◆ EXERCISE
The answer must be an exact copy of the entries below, with no images in it.

◆ DATA PROVIDED
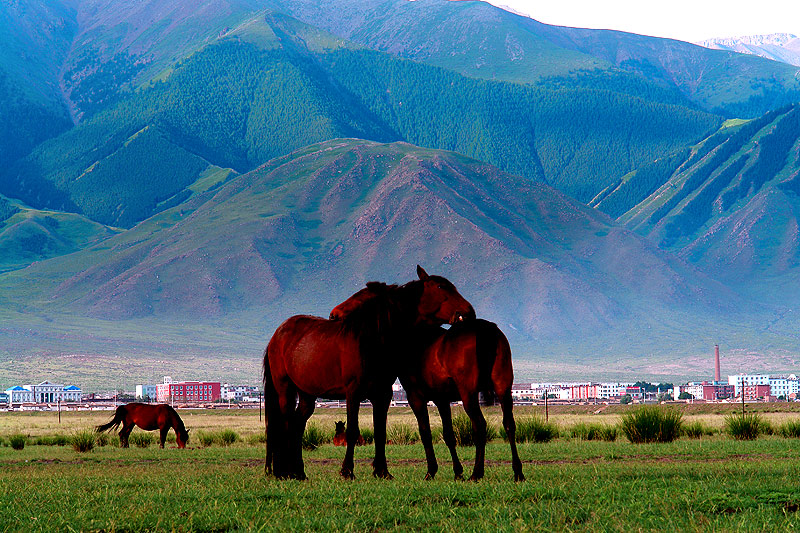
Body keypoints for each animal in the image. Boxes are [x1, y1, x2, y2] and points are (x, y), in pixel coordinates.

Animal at [262, 264, 476, 478]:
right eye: (440, 287)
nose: (469, 311)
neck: (371, 341)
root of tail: (277, 334)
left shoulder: (382, 393)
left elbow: (380, 431)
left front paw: (382, 471)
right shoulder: (353, 392)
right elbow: (352, 431)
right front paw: (347, 471)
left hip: (307, 394)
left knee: (297, 425)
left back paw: (299, 473)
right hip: (285, 389)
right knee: (285, 424)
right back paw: (283, 472)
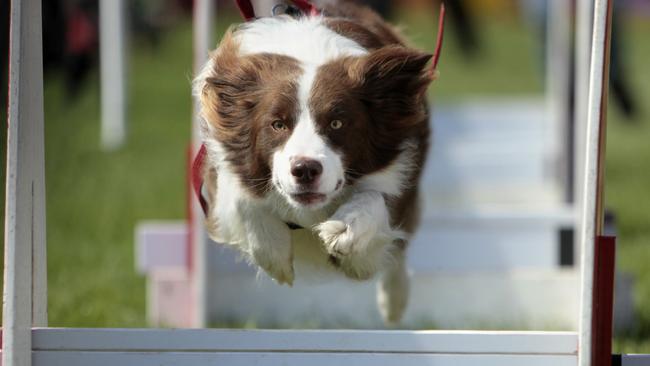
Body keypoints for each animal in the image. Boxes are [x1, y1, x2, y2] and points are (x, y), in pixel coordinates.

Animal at [192, 0, 436, 324]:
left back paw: (394, 302)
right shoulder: (222, 161)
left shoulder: (400, 170)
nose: (305, 170)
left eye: (337, 123)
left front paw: (344, 231)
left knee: (398, 249)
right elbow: (242, 198)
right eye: (278, 124)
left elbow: (374, 201)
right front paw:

◆ SOLUTION
Body keypoints for each animal in the image. Boxes are [x1, y1, x2, y2] and points are (x, y), in pixel coordinates.

Animal at [262, 264, 476, 478]:
right eye: (440, 287)
nose: (469, 311)
neck: (371, 341)
root of tail: (277, 334)
left shoulder: (382, 393)
left elbow: (380, 431)
left front paw: (382, 471)
right shoulder: (353, 392)
right elbow: (352, 431)
right front paw: (347, 471)
left hip: (307, 394)
left knee: (297, 425)
left back paw: (299, 473)
right hip: (285, 389)
right knee: (285, 424)
right back paw: (283, 472)
Body keypoints for each animal in the image. Boxes are [x1, y1, x2, y2] and points are (x, y), in pixel coordinates.

Animal at [192, 0, 436, 324]:
left back paw: (394, 302)
right shoulder: (222, 161)
left shoulder: (400, 170)
nose: (305, 170)
left eye: (337, 123)
left front paw: (344, 231)
left knee: (398, 249)
right elbow: (242, 198)
right eye: (278, 124)
left elbow: (374, 201)
right front paw:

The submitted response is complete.